Saved entries:
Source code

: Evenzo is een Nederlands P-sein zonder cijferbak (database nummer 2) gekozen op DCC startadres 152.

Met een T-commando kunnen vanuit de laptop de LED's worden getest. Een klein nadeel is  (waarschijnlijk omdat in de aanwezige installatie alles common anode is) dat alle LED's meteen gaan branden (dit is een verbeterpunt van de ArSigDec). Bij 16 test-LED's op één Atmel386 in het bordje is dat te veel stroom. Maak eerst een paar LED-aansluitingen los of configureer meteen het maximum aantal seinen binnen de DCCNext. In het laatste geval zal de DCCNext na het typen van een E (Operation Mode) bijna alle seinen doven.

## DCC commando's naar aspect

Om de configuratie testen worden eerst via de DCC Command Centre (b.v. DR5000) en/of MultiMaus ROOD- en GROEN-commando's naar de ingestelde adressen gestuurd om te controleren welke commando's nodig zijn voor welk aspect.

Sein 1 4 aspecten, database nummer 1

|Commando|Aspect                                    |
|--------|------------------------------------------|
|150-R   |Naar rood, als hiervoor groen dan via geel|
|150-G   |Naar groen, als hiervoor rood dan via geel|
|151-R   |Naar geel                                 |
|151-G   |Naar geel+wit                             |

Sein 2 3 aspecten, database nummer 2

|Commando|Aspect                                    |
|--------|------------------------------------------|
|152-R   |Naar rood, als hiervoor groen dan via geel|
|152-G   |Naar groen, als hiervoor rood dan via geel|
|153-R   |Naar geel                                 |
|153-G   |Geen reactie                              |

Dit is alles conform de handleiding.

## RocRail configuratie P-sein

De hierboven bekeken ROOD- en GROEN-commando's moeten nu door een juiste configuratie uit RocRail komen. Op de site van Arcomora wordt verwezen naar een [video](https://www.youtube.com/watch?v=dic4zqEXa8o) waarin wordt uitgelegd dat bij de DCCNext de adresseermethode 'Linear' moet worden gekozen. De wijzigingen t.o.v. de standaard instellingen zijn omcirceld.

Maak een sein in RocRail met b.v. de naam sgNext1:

Work task: Verbatim reproduction of the entries is required.

Result:
Source code

: Evenzo is een Nederlands P-sein zonder cijferbak (database nummer 2) gekozen op DCC startadres 152.

Met een T-commando kunnen vanuit de laptop de LED's worden getest. Een klein nadeel is  (waarschijnlijk omdat in de aanwezige installatie alles common anode is) dat alle LED's meteen gaan branden (dit is een verbeterpunt van de ArSigDec). Bij 16 test-LED's op één Atmel386 in het bordje is dat te veel stroom. Maak eerst een paar LED-aansluitingen los of configureer meteen het maximum aantal seinen binnen de DCCNext. In het laatste geval zal de DCCNext na het typen van een E (Operation Mode) bijna alle seinen doven.

## DCC commando's naar aspect

Om de configuratie testen worden eerst via de DCC Command Centre (b.v. DR5000) en/of MultiMaus ROOD- en GROEN-commando's naar de ingestelde adressen gestuurd om te controleren welke commando's nodig zijn voor welk aspect.

Sein 1 4 aspecten, database nummer 1

|Commando|Aspect                                    |
|--------|------------------------------------------|
|150-R   |Naar rood, als hiervoor groen dan via geel|
|150-G   |Naar groen, als hiervoor rood dan via geel|
|151-R   |Naar geel                                 |
|151-G   |Naar geel+wit                             |

Sein 2 3 aspecten, database nummer 2

|Commando|Aspect                                    |
|--------|------------------------------------------|
|152-R   |Naar rood, als hiervoor groen dan via geel|
|152-G   |Naar groen, als hiervoor rood dan via geel|
|153-R   |Naar geel                                 |
|153-G   |Geen reactie                              |

Dit is alles conform de handleiding.

## RocRail configuratie P-sein

De hierboven bekeken ROOD- en GROEN-commando's moeten nu door een juiste configuratie uit RocRail komen. Op de site van Arcomora wordt verwezen naar een [video](https://www.youtube.com/watch?v=dic4zqEXa8o) waarin wordt uitgelegd dat bij de DCCNext de adresseermethode 'Linear' moet worden gekozen. De wijzigingen t.o.v. de standaard instellingen zijn omcirceld.

Maak een sein in RocRail met b.v. de naam sgNext1:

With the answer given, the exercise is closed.